Geschäftlich geht es mit der Industrie seit der Mitte des vergangenen Jahres bergab. Zu Covid-Zeiten konnte niemand reisen oder in Restaurants gehen, auch ein neues Auto war wenig interessant, da belohnte man sich gern mit dem Kauf einer Uhr. Doch nun gibt es wieder Alternativen – und diejenigen, die eine Uhr fürs Leben gekauft haben, brauchen nun keine mehr. Wie begegnen Sie dem?

Ich mache mir keine allzu großen Sorgen.

Woran liegt das?

Es stimmt, auf der Welt geht es derzeit turbulent zu. Aber bei Uhrenmanufakturen mit einer langen Geschichte ging es immer auf und ab, weil Krieg herrschte oder es wirtschaftliche Probleme gab. Wir sind aber traditionell sehr widerstandsfähig, das war auch diesmal so. Deutschland braucht noch ein bisschen, um wieder nach vorn zu kommen, so sieht es auch in anderen europäischen Ländern und in Teilen Asiens aus. Aber 2024 fing ganz gut an. Ich habe ohnehin eher die langfristigen Entwicklungen im Blick.


Leuchtet im Dunkeln: Die „Monaco Split Seconds Chronograph“
Leuchtet im Dunkeln: Die „Monaco Split Seconds Chronograph“
Quelle: TAG Heuer


Und die sehen wie aus?

Wir müssen uns mit unseren Grundlagen beschäftigen. Wofür werden wir in welchem Markt gekauft? Speziell die Deutschen haben sich immer sehr mit der technischen Seite der Uhrmacherei beschäftigt, wir sollten bei entsprechenden Fragen in der Boutique also sehr gute Antworten liefern. Aber ganz generell ist eine hochwertige mechanische Uhr doch etwas, das Freude macht.
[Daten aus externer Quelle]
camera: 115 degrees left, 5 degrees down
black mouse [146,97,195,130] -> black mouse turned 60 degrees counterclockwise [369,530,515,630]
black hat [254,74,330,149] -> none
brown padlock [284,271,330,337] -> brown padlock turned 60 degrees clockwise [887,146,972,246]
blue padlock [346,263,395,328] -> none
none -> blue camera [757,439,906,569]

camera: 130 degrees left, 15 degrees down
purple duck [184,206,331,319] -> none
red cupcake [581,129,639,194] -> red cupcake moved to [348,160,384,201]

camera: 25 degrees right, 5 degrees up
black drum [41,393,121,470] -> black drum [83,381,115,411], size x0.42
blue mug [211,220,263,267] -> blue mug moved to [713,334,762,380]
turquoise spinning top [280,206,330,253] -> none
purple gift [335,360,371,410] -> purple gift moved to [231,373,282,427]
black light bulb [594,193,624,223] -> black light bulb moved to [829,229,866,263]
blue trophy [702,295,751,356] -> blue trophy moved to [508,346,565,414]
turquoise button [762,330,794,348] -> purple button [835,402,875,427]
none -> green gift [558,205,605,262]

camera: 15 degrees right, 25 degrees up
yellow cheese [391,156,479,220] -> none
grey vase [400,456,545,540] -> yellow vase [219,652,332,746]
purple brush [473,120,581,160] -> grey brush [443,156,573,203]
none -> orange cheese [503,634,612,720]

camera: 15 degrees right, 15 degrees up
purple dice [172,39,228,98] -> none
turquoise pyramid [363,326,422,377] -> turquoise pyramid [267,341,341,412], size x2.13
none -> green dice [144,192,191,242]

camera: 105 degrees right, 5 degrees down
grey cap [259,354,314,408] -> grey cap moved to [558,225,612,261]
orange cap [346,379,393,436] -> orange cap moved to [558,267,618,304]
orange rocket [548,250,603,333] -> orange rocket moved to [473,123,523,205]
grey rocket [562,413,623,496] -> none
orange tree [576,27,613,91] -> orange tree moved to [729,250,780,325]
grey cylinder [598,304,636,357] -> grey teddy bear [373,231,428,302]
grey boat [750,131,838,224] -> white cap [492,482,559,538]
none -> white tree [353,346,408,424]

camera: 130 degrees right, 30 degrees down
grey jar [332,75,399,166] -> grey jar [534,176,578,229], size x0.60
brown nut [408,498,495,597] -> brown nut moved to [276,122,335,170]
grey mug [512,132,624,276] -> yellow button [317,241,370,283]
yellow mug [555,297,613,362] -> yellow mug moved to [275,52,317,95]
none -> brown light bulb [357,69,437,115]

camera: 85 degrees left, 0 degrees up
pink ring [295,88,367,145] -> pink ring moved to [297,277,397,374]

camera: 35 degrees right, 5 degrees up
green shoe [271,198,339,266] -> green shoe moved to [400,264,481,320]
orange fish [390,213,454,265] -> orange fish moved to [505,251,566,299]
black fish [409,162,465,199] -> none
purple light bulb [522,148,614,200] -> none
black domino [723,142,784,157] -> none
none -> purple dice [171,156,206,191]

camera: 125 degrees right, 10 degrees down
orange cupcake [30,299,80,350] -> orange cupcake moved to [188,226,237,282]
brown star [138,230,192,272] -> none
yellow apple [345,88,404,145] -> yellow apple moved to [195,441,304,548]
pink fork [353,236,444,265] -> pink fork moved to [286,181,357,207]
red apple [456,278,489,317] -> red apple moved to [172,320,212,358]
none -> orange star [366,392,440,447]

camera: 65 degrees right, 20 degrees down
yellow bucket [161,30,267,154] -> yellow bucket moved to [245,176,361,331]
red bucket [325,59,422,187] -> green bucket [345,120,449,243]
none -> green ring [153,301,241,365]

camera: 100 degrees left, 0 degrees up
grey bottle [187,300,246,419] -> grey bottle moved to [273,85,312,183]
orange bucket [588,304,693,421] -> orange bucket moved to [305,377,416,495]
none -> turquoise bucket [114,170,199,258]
Nach langen Jahren mit Juwelieren wie Wempe als Partner eröffnen Sie jetzt auch in Europa Boutiquen mit Ihrem Namen über der Eingangstür. Was steckt hinter diesem Schritt?

Nun, ich habe immer gesagt, dass wir uns einerseits nicht nur auf eigene Geschäfte verlassen können, aber andererseits die Partnerschaften mit den Juwelieren Grenzen haben. Deshalb ist ein Mix aus beiden Geschäftsmodellen für uns am gesündesten. Das verstehen auch die Juweliere immer besser: Wenn wir eine gute Boutique in einer Toplage eröffnen, steigert das unseren Bekanntheitsgrad, davon profitieren auch unsere Wholesale-Partner. Mancher Kunde will sich ganz auf eine Marke einlassen, aber ich respektiere den Wunsch vieler anderer Uhrenfreunde, beim Juwelier zwischen mehreren Marken zu wählen.

Mit Ryan Gosling verfügen Sie über einen Frauenschwarm als Testimonial. Was bringt er ein?

Das ist ein komplexes Thema. Wer auch immer sein Gesicht für uns zur Verfügung stellt, muss sich natürlich zuerst einmal gut benehmen, sonst leidet unser Name. Entscheidend ist aber: Unsere Testimonials müssen wirklich an uns glauben – und das ist etwas, was weit über alles hinausgeht, was man in einem Vertrag festhalten kann. Ryan habe ich noch nicht persönlich kennengelernt, aber Patrick Dempsey habe ich erlebt. Der hat bei einer Boutique-Eröffnung in Australien eine Rede gehalten, als ob er das Haus seit zehn Jahren führen würde. Genau solche Leute brauchen wir für einen dauerhaften Erfolg.

Sie haben die Namen selbst genannt: Die Schauspieler Steve McQueen, Ryan Gosling, Patrick Dempsey – laufen Sie Gefahr, als rein maskulines Unternehmen wahrgenommen zu werden?

Ich denke nicht, ein Ryan Gosling oder ein Patrick Dempsey lassen Frauen ja nun träumen (lacht). Spaß beiseite, wir haben auch weibliche Testimonials wie die Schauspielerin Alexandra Daddario – und denken nicht so sehr in Kategorien von maskulin und feminin. Uns geht es darum, global Begehrlichkeit zu erzeugen. Aber ja, Sie haben recht: Vielleicht sollten wir mehr Frauen verpflichten. Wir gewinnen in diesem Markt Anteile, sind aber derzeit bei 70 Prozent Männern als Kunden. Das müssen wir noch besser ausbalancieren.